### EXCERPT TO READ
────────────────
Sunday, 10 June 2012

STL and Social Change

In Poul Anderson's Orbit Unlimited, Tau Zero, Harvest Of Stars, Starfarers and The Boat Of A Million Years, human beings cross interstellar distances at slower than light (STL) speeds and colonize other planets. In Starfarers, Boat and "The Queen Of Air And Darkness," which is set in the same future history as Orbit Unlimited although in a different planetary system, they also contact extrasolar intelligences.

The idea of STL interstellar travel raises several questions.

(i) How do crew members remain sane and interact with each other during long voyages?
(ii) What do they find in extrasolar systems: life; intelligence; habitable planets?
(iii) If they return home, how much will their home have changed in their absence? (Will they meet or be "aliens" on their return?)

Potentially, a long novel or an entire series could follow the career of a ramjet captain as he completes say two complete circuits between Earth and several extrasolar colonies: beginning and ending on Earth and also visiting Earth at the midpoint? Each return to a particular planet would be an arrival in a later historical period or even in a new civilization. Larry Niven's Leshy Circuit series was a first step in this direction.

The hero of Joe Haldeman's The Forever War returns from interstellar war to a changed Earth, then re-enlists in the war because he cannot adjust to life on the changed Earth.
────────────────
### EXERCISE DIRECTIONS
Continue the post on slower-than-light travel and social change, starting right after its final sentence. The listing that comes next is separate from the post on slower-than-light travel and social change.

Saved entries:
────────────────
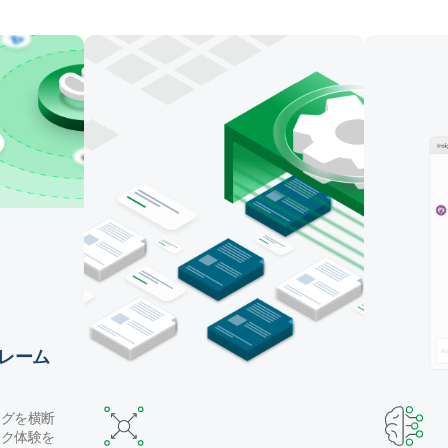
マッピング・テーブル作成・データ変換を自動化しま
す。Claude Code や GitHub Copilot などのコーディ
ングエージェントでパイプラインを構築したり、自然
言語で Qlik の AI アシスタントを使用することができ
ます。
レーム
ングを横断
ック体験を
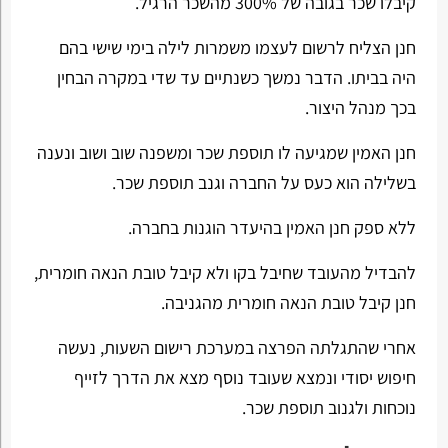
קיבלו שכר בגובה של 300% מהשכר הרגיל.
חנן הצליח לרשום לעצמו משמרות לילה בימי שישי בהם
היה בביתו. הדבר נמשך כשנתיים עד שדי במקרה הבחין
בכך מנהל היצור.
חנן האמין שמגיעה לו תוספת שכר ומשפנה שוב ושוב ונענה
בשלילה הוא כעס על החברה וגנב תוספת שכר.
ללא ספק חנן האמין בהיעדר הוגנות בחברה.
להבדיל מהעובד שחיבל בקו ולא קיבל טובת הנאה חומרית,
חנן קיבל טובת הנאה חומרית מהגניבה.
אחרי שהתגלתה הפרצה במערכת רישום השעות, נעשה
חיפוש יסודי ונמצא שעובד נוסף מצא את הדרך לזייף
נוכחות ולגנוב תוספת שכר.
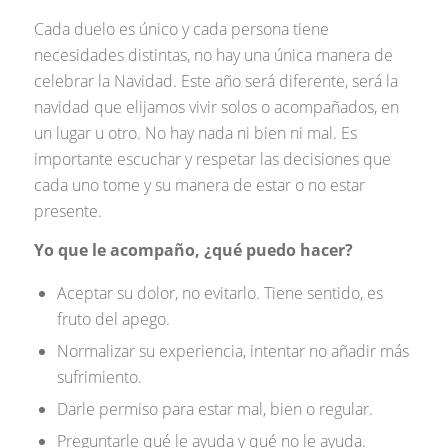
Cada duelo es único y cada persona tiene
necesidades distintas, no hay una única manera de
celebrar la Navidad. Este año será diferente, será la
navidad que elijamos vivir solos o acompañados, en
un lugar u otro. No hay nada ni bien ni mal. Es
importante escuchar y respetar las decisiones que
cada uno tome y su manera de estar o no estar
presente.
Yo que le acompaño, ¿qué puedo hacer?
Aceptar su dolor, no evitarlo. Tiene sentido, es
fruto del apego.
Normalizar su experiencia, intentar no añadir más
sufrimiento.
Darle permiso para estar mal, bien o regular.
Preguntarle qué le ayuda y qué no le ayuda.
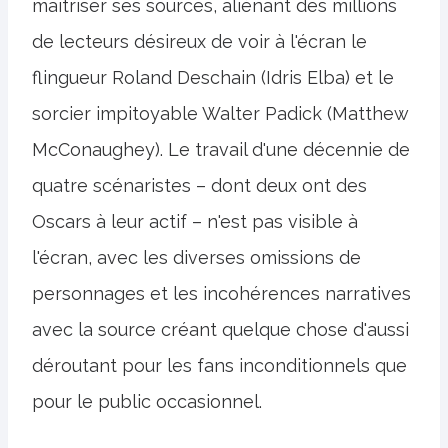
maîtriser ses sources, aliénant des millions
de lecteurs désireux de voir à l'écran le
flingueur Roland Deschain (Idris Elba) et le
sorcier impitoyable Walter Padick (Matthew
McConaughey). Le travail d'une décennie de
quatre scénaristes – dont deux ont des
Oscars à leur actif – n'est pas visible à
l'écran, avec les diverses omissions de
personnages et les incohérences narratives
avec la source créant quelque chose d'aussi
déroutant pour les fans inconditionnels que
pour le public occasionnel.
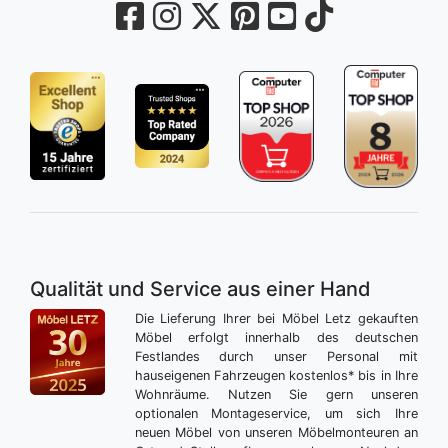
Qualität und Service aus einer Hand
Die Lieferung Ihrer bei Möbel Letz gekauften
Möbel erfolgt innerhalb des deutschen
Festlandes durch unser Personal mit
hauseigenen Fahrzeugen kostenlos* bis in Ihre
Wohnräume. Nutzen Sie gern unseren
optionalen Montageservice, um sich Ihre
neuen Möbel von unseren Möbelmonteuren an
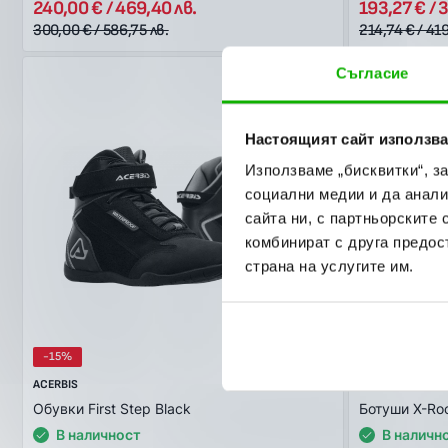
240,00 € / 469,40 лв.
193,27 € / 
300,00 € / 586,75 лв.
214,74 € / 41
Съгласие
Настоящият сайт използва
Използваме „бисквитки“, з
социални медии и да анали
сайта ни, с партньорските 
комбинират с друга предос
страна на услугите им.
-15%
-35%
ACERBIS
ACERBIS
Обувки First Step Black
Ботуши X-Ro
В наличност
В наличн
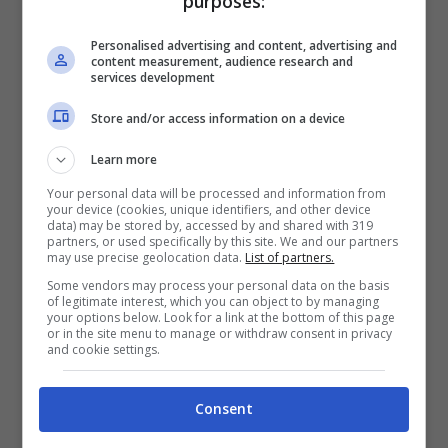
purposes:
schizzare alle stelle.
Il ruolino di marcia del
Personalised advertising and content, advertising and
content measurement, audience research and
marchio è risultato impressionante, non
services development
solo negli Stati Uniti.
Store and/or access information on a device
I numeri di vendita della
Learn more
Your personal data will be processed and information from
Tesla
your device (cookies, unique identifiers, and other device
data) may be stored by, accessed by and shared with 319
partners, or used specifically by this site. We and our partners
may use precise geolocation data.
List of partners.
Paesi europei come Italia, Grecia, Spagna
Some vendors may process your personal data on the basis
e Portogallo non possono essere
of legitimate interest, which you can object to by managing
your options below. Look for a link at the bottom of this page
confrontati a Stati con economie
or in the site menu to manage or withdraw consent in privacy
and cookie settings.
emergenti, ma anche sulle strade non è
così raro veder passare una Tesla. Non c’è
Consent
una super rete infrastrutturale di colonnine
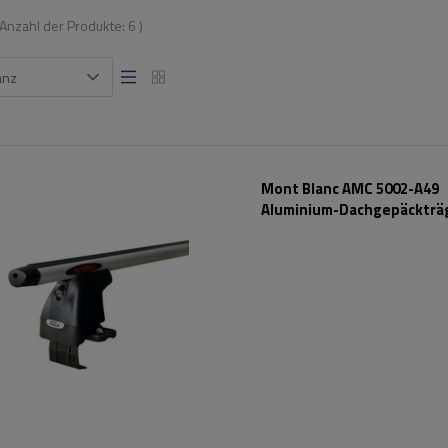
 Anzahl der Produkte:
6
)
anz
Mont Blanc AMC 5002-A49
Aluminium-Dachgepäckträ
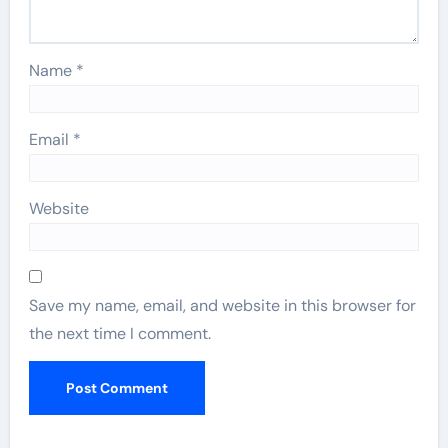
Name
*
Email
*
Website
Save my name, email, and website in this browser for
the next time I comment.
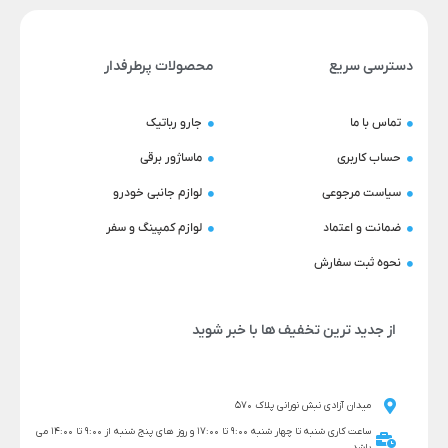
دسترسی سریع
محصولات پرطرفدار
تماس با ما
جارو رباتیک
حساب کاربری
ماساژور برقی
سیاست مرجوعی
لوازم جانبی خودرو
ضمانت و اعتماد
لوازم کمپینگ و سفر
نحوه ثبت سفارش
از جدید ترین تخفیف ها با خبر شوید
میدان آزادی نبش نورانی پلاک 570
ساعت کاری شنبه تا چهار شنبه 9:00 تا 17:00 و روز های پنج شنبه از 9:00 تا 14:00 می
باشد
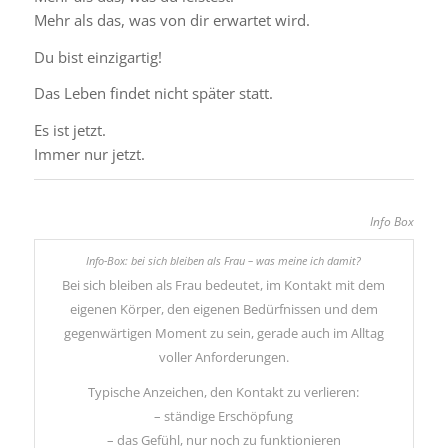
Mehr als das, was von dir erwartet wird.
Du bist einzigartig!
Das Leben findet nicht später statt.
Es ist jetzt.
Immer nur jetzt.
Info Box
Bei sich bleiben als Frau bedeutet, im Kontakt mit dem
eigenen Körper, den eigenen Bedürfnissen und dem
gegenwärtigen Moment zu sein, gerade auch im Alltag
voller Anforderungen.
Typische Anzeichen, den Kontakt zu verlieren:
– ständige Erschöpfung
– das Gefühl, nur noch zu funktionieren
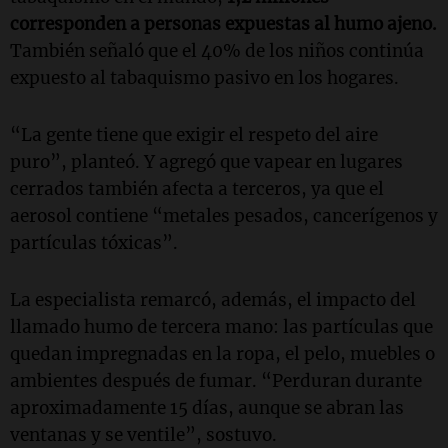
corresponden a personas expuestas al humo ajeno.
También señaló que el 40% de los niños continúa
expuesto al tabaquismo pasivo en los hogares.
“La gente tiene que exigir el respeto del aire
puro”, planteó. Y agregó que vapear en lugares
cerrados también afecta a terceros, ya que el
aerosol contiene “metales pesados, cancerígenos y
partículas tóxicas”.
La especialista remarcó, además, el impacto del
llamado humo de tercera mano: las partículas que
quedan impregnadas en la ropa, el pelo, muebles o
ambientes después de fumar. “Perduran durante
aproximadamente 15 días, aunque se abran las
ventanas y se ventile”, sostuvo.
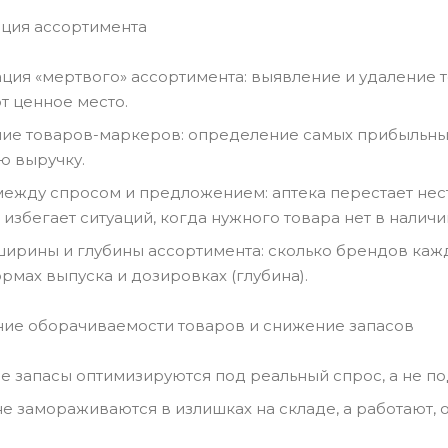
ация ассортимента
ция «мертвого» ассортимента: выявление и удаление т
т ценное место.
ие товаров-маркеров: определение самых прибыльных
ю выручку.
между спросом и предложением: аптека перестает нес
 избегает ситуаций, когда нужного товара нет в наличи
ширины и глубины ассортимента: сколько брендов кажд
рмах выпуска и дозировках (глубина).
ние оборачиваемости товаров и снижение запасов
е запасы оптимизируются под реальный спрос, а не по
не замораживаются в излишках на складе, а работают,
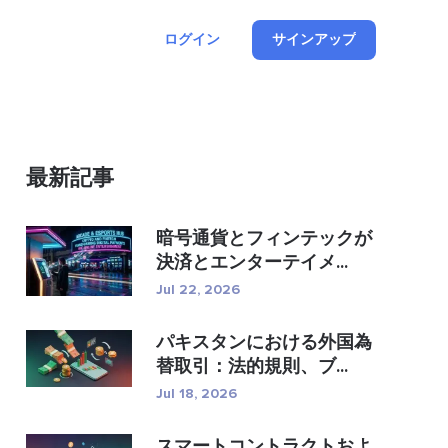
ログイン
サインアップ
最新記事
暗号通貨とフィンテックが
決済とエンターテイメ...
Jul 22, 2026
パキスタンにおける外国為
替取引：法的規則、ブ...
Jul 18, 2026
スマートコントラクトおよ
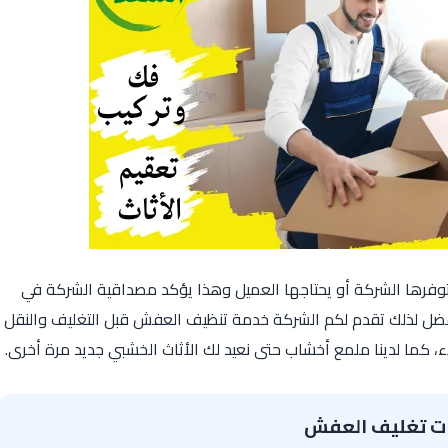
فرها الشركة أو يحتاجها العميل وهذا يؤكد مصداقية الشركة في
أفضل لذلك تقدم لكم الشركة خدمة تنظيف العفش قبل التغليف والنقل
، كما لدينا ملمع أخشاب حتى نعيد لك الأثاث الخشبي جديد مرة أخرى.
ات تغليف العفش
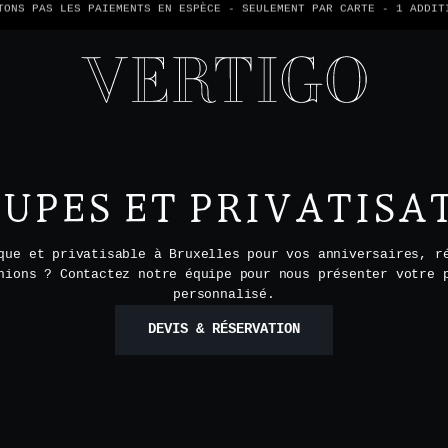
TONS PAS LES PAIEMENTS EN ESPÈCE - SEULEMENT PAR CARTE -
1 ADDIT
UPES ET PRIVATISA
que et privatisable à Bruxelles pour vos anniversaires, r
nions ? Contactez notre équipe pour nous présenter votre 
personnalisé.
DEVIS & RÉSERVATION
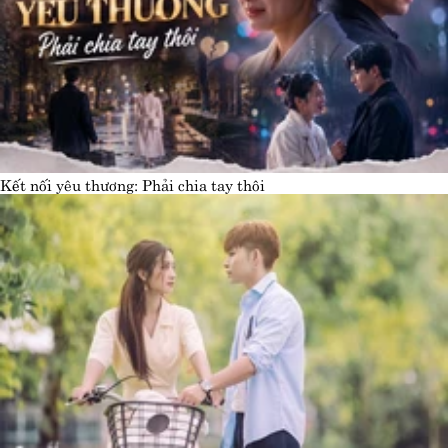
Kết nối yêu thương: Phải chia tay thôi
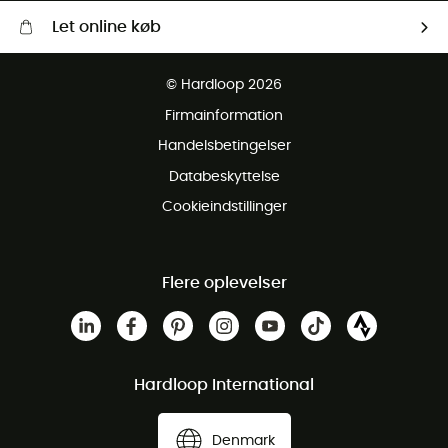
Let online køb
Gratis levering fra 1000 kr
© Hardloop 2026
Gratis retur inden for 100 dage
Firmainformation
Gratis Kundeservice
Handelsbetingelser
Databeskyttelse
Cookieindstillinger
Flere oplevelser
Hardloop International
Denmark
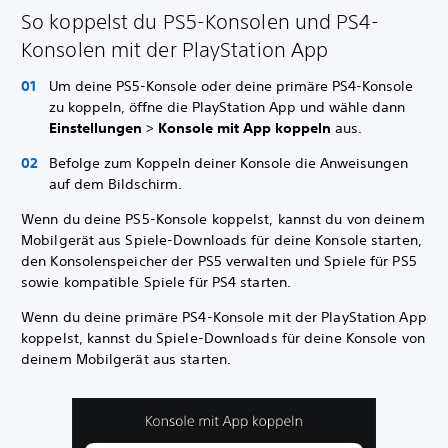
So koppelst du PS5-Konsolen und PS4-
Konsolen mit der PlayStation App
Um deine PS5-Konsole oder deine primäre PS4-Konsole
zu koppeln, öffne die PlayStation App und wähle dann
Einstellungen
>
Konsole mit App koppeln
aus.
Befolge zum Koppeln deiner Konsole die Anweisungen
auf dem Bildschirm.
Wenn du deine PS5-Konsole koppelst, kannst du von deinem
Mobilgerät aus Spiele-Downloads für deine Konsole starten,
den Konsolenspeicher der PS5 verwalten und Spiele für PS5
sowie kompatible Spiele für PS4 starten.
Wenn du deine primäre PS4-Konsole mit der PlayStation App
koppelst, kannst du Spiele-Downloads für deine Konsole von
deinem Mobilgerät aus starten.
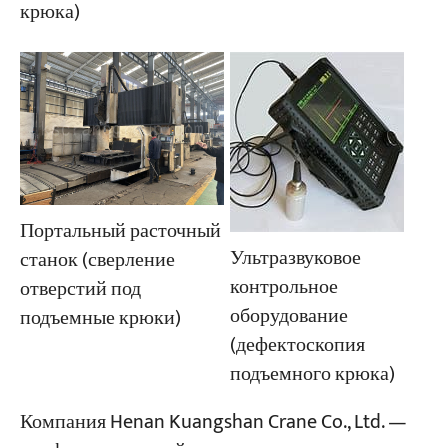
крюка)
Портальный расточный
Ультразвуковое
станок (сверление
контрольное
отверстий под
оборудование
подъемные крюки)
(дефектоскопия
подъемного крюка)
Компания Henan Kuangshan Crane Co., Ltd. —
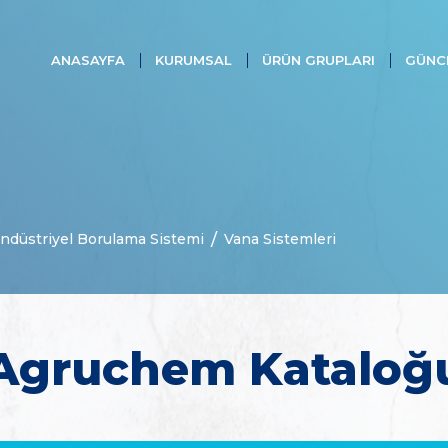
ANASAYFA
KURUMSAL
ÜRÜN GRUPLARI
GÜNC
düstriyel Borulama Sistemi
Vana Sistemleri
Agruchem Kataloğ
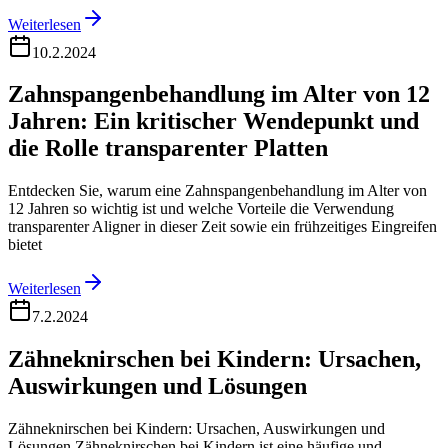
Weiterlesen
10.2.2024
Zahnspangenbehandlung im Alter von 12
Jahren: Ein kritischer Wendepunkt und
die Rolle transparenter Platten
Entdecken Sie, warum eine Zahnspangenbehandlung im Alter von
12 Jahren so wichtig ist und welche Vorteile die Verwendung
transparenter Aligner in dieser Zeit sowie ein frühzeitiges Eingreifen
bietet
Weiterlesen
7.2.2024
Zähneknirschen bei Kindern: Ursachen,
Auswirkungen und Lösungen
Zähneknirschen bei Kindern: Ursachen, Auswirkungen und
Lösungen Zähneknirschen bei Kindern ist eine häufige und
────────────────
### EXERCISE OUTPUT
Anderson shows us how male and female crew members interact with each other although they can also resort to interactive virtual reality or even, in some futures, to interactions inside conscious computer systems. In Starfarers, alternating chapters show us:

life inside a spaceship on a ten thousand year round trip;
life meanwhile in the Solar System and on some extrasolar planets;
thus, a single volume future history in which:

the starfarers of the title evolve into the "Kith" interstellar traders of earlier short stories;
armed nation states persist and expand into space so that there are wars, e.g., for possession of valuable asteroids;
there is also a succession of undemocratic regimes and new religions.

I remember that the spaceship encountered non-humanoid aliens and returned to a radically changed Earth. However, my time with Anderson is now divided between rereading and blogging. Since, currently, I have reread only to page 90 of 495 in Starfarers, there will now be an intermission...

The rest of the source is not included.